Койка и крошечный диванчик-рундук у столика оказались занятыми. Житкову предстояло спать на палубе или вовсе уйти из своей каюты. Но это его не пугало. Не хотелось только оставлять Витему: ведь кляп придется вынимать, чтобы тот мог поесть, а, это небезопасно, – Витема должен молчать.
Ключ от каюты Житков опустил себе в карман и всякий раз, когда Мейнеш ходил туда, сопровождал его. К его удивлению, ни Мейнеш, ни Витема не делали попытки заговорить. Посторонний наблюдатель мог бы подумать, что они никогда прежде друг друга и не знали. Но что, если Мейнеш проникнет в каюту, когда Житкова там не будет? Присутствие одного только Найденова может не смутить их.

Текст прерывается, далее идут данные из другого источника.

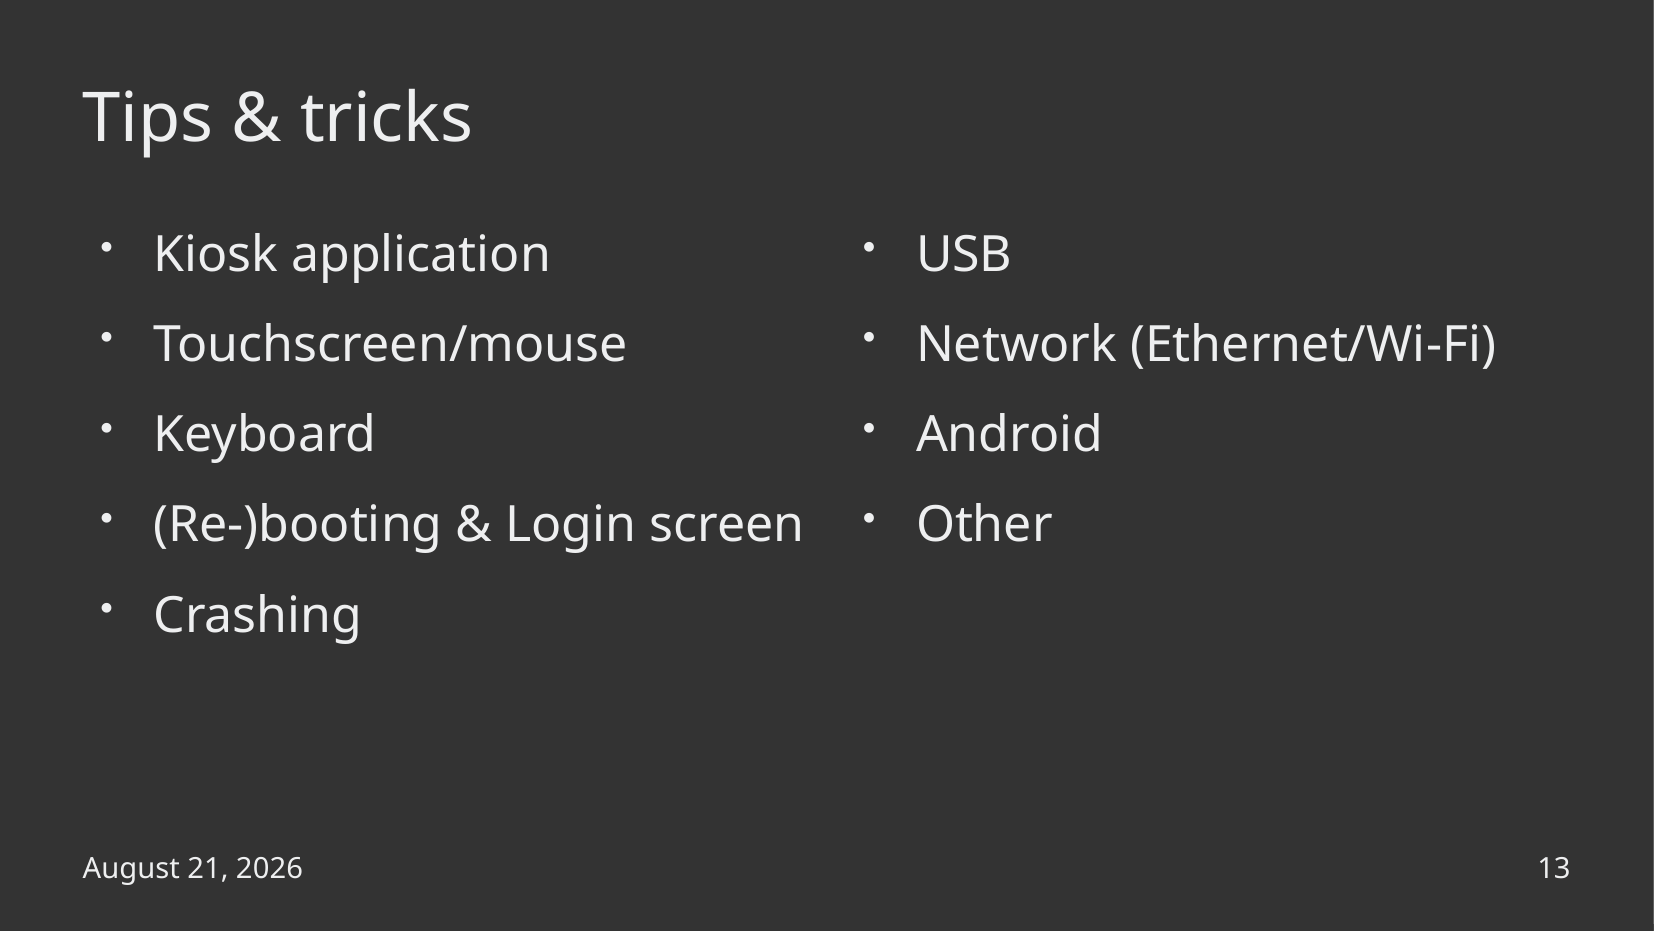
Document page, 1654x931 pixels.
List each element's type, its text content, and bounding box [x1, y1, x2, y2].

list Kiosk application Touchscreen/mouse Keyboard (Re-)booting & Login screen Crashing [82, 217, 809, 808]
list USB Network (Ethernet/Wi-Fi) Android Other [845, 217, 1572, 808]
title Tips & tricks [82, 36, 1571, 193]
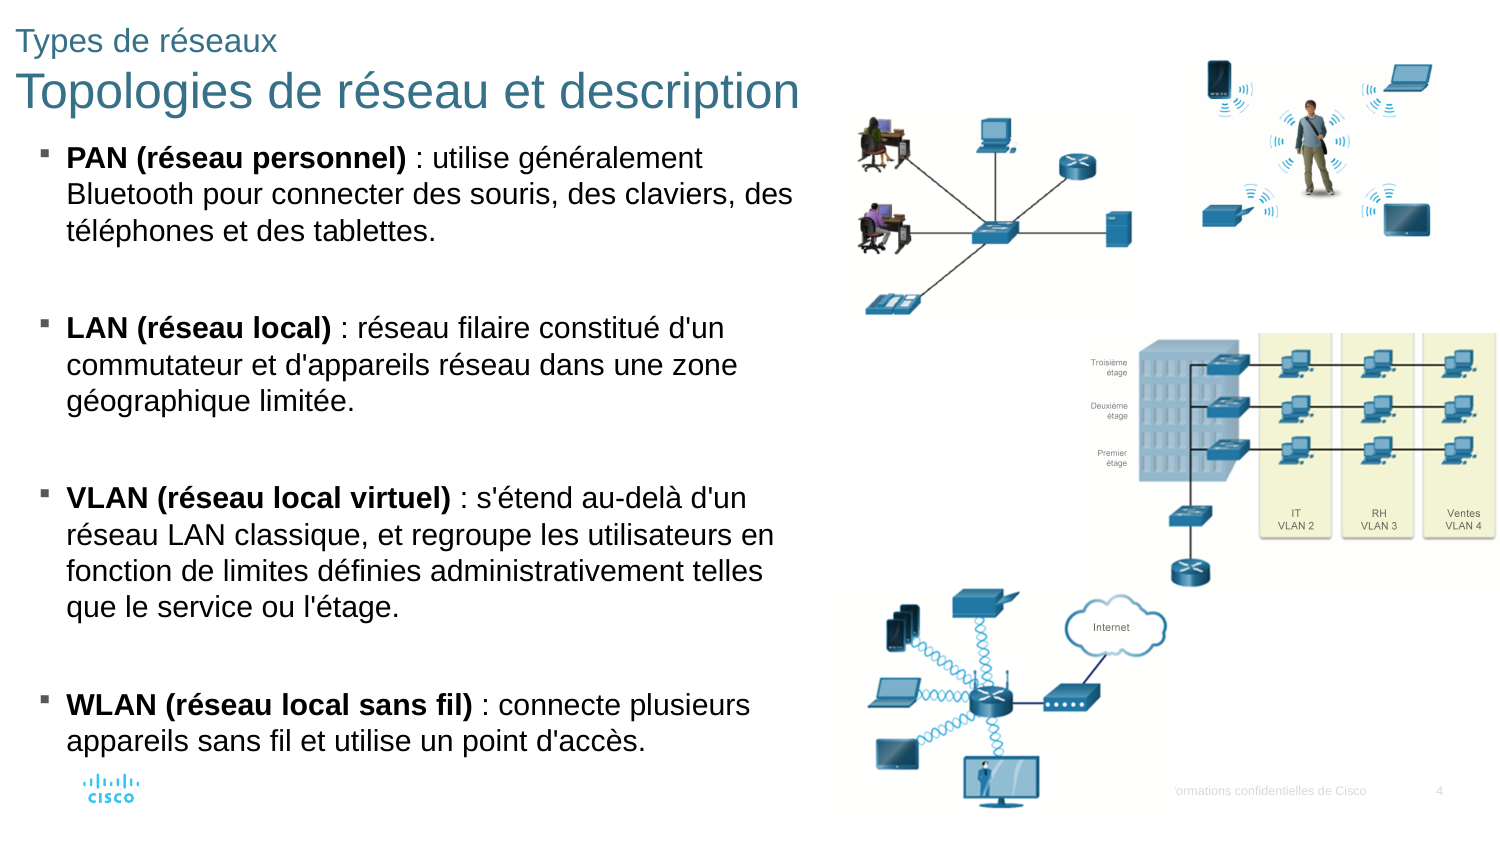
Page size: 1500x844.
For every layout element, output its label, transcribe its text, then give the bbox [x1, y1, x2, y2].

С появлением на лодке Витемы положение усложнилось настолько, что Житков пришел к заключению: нужно отбросить мысль о продолжении плавания. Правда, он был теперь на лодке не одинок – у него появилось сразу два союзника, но один из них – Найденов – пластом лежит на койке и едва ли сможет быть полезен в борьбе; другой союзник – Элли. Этого слишком мало для того, чтобы завладеть лодкой в случае, если мистификация Житкова будет раскрыта.
Сидя у постели Найденова, Житков с волнением вглядывался в черты похудевшего, бледного лица друга. Скоро ли к нему вернутся силы?
После того, как Найденову и Витеме дали по стакану коньяку, они крепко спали. Пользуясь этим, Житков велел привести к себе Элли. Поминутно оглядываясь на Витему, которому он не стал бы доверять, даже если бы тот стоял на пороге могилы, Житков шепотом обрисовал жене положение.
Элли перебила его, не дослушав:
– Но неужели ты из-за угрожающей нам опасности поведешь лодку домой? – расстроилась она. – Нет, надо попытаться использовать этот исключительный случай. Понимаешь, немецкая лодка идет в немецкую базу! Лодка делает там, что хочет. – Глаза Элли горели, она говорила взволнованно: – Мы торпедируем немецкие корабли, стоящие в самых укрытых фиордах. Мы нанесем им такой удар!..
Житков обнял и крепко поцеловал жену.
– Нет, дорогой храбрец! Моя задача – привести эту лодку в нашу базу. Она должна быть изучена во всех подробностях, со всеми ее «тактическими особенностями». Как ни увлекательна нарисованная тобою картина, но я не имею права на такое приключение. Может быть, потом, если Ноздра позволит, нам и удастся совершить на этой же лодке такой поход, а теперь – домой. Но вот кто может испортить нам всю игру, – заметил Житков, указывая на спящего Витему. – Если он сумеет сговориться с Мейнешем…
– Витема ни звуком не перекинется с Мейнешем. Ты прикажешь мне, пленной женщине, ухаживать за больным. Он не будет знать, что это немецкий корабль.
– Но уверена ли ты, что Витема не попытается, обманув тебя, установить связь с экипажем?
– Запрети Мейнешу входить сюда. Об остальном позабочусь я.
– Пожалуй, ты права.
С этого времени Житков редко заглядывал в свою каюту. Уверенный в изолированности Витемы, он старался как можно больше быть среди офицеров, чтобы в случае чего уловить признаки опасности. Но пока ничего подозрительного в их поведении не замечал.
Найденов приходил в себя. Глядя на Витему, Житков вспоминал их безмолвное состязание в каюте «Марты»: кто раньше наберется сил для борьбы?..
Житков рассказал Найденову о своем плане. У Найденова не нашлось возражений, кроме единственного: Житкову трудно будет одному привести лодку в нашу базу. В последний момент, когда экипаж поймет, что происходит, лишняя пара пистолетов может решить исход.
– Через день-два я смогу встать. Значит, нужно выиграть время, – сказал он.
Войдя в кают-компанию, где он теперь ел вместе с офицерами, Житков объявил:
– Господа, я приступаю к выполнению операции. Мы нанесем врагу хороший удар в его собственной базе!